Esther J. Cepeda: towns enforcing immigration laws could lead to "neighborhood lynchings"

The column here ("Beginning of the end?/Towns across America are taking illegal immigration control into their own hands — with frightening results. What's next? Neighborhood lynchings?") is pretty jaw-dropping even for Chicago Sun-Times ethno-booster and "reporter" Esther J. Cepeda:

...Towns across the country are so intent on controlling illegal immigration in their backyards, they're taking matters into their own hands... Take Panama City Beach, Fla., where the cops have taken to pulling up to construction sites with sirens blaring, chasing down and arresting those who run. I guess the regard for basic human dignity doesn't apply there... The sheriff has proven it's OK to terrorize certain community members, so how long until the first lynching? How long until it's commonplace for Hispanic immigrants to be murdered in the name of immigration law enforcement while neighbors cluck, "But they were illegal"?

Via this by Dave Gorak (ST contact info at the link), which describes how he appeared on a panel moderated by her and featuring the Mexico/Western Union/Blagojevich-linked Juan Salgado of the Illinois Coalition for Immigrant and Refugee Rights.

Comments

It's more surprising that this was published (and at that in a major newspaper) than that it was written. OK, so they want some ethnic columnist so their bylines reflect the makeup of the "community". But they seems to have scraped the bottom of the barrel here.

Another slippery-slope equivocation, smearing by innuendo, in the place where we had the right to expect a rational argument, as to why loyalty to fellow citizens, such as the net taxpayer, is to be betrayed.

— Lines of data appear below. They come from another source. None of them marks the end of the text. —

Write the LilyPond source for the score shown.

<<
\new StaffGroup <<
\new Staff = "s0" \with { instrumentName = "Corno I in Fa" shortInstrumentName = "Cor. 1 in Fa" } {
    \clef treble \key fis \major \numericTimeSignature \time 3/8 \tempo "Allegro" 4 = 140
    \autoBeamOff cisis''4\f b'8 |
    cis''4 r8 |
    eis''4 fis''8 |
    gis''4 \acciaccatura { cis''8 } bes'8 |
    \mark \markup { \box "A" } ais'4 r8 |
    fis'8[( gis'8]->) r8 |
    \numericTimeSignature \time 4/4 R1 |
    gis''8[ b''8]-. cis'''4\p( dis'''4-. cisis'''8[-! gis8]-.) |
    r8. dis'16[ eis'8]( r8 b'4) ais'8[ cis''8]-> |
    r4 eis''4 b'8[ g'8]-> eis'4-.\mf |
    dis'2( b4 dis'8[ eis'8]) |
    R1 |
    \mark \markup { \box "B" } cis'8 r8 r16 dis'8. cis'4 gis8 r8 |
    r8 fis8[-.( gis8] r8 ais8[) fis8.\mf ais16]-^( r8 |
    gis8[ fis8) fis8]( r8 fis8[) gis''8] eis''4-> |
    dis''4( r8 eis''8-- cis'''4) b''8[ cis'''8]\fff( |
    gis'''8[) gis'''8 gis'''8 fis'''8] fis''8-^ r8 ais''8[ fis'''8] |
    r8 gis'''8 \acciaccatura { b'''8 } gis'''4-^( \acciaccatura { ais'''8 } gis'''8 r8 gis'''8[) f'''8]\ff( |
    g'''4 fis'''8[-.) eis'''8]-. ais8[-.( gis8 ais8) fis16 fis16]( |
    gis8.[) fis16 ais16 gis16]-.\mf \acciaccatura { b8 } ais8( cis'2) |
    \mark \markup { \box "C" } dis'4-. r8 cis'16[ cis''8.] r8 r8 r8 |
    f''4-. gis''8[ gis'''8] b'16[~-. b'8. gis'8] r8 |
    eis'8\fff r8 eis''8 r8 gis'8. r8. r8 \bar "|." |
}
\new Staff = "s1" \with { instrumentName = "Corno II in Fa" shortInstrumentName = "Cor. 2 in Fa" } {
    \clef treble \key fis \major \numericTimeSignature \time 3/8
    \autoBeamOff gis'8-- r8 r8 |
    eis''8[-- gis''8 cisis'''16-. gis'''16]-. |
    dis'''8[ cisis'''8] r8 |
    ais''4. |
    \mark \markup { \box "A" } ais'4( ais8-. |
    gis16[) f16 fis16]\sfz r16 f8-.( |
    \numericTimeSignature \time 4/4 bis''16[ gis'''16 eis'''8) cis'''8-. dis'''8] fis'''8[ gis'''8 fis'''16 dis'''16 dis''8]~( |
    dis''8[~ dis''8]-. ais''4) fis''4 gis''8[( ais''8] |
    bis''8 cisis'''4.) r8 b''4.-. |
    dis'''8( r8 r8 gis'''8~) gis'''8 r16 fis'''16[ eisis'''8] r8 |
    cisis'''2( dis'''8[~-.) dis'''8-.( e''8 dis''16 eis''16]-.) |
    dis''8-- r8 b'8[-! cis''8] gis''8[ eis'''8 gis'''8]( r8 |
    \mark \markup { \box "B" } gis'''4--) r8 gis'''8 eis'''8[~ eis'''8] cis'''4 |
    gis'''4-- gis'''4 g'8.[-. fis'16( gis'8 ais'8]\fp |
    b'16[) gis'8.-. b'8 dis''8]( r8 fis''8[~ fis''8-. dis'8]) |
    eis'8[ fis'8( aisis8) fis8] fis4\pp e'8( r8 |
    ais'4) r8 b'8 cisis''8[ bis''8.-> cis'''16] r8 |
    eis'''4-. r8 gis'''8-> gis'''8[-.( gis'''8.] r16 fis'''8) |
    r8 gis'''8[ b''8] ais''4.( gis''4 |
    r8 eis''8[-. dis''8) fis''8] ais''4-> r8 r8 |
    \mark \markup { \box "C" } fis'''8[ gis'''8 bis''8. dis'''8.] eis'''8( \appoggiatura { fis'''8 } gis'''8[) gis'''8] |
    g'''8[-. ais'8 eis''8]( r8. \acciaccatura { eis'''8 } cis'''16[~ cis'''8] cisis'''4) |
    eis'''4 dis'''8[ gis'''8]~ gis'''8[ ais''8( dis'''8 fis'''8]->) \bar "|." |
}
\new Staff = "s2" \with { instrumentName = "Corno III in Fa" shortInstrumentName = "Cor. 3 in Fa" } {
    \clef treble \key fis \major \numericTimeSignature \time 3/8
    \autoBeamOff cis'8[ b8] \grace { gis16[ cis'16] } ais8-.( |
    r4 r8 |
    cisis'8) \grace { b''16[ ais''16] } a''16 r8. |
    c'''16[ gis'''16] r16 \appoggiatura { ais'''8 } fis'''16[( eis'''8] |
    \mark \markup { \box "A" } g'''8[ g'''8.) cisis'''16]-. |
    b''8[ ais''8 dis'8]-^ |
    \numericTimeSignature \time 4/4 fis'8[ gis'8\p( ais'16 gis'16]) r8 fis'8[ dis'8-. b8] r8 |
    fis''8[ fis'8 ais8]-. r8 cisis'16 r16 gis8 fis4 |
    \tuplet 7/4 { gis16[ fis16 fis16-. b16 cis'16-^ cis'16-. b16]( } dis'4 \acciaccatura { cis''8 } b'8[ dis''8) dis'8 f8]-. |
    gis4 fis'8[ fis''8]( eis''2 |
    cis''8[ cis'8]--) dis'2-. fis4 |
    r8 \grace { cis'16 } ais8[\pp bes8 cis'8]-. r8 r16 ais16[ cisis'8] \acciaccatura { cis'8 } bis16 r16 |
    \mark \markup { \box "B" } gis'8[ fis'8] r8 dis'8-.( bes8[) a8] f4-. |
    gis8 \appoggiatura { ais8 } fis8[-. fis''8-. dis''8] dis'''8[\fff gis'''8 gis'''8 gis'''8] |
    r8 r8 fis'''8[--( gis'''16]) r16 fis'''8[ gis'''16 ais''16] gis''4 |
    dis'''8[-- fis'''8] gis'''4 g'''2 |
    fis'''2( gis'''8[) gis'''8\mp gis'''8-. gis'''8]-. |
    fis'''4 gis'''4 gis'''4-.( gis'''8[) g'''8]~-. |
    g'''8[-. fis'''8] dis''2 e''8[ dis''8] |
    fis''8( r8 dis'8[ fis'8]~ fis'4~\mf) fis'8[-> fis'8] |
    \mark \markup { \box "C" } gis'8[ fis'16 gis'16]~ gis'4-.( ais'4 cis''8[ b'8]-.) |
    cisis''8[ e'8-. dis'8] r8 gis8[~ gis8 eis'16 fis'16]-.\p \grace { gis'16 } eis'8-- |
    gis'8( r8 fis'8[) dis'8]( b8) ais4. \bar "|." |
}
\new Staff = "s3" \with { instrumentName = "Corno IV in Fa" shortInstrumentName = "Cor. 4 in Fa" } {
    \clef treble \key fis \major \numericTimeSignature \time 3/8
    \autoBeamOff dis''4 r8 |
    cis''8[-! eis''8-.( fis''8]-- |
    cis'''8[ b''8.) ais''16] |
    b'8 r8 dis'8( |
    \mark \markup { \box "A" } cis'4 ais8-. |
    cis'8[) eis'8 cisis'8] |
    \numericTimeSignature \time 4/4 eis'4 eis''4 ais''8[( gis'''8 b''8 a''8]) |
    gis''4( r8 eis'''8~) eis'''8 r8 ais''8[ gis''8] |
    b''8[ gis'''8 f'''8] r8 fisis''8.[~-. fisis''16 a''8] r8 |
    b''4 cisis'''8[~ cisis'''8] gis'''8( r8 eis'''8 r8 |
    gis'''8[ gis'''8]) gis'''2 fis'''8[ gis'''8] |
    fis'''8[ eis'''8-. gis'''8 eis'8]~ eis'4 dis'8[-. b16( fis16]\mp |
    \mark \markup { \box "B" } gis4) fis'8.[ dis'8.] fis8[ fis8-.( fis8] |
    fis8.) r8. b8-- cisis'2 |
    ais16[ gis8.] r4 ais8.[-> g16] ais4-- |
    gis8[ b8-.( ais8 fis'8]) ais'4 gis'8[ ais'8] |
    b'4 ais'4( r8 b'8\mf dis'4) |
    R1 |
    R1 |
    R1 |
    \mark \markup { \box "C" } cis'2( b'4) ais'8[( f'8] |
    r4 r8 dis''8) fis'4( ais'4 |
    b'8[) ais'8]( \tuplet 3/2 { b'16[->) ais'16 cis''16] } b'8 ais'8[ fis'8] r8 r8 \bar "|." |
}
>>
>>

There is this implied racism in that Americans have a propensity to lynch people, which is extremely offensive to just about anyone who lives outside of the south. Even in the south, there has not been a lynching in the USA in nearly 40 years. Of course, lynchings never happen in mexico: "On November 23, 2004, in the Tlahuac lynching, three Mexican undercover federal agents doing a narcotics investigation were lynched in the town of San Juan Ixtayopan (Mexico City) by an angry crowd who saw them taking photographs and mistakenly suspected they were trying to abduct children from a primary school. The policemen identified themselves immediately but were held and beaten for several hours before two of them were killed and set on fire. The whole incident was covered by the media almost from the beginning, including their pleas for help and their murder. By the time police rescue units arrived, two of the policemen were reduced to charred corpses and the third was seriously injured. Authorities suspect the lynching was provoked by the persons being investigated. Both local and federal authorities abandoned them to their fate, saying the town was too far away to even try to arrive in time and some officials stating they would provoke a massacre if they tried to rescue them from the mob." http://en.wikipedia.org/wiki/Lynching#Mexico

I'm with John S. Bolton. The "slippery slope fallacy" is the idea that every case of the sniffles ends up as virus pneumonia.

Welcome to the new America...crap like this Sun-Times article gets published all the time now. The worst of it is that clueless people buy into this guy's smearing.

Lynching is, last I heard, illegal. What these towns are doing is passing LAWS that crack down on illegal actions, not encouraging illegal actions. Duh. This reminds me of the WaPo's editorial when Virginia passed its must-issue law that more or less stated that if a person applies for a carried concealed permit for a gun, then UNLESS there are reasons NOT to allow the person a permit, the permit must be granted. What was happening was that, while most jurisdictions outside of NoVA were doing just that, some jurisdictions were denying qualified people guns just because they chose to do so. Naturally, the WaPo predicted murder and mayhem, none of which appeared. Of course in VA, to get a carry concealed permit you must be investigated, prove you know how to use a gun safely, etc. Was it surprising that folks who could meet these requirements wouldn't be out shooting up the town? Hardly. These folks had to be some of the most law-abiding people in the state. Same with these laws. People who are willing to go through legal procedures to correct a problem usually don't go to extremes. Truthfully, these idiots should be writing stories about how kind and patient the US citizens have been considering their extreme provocation.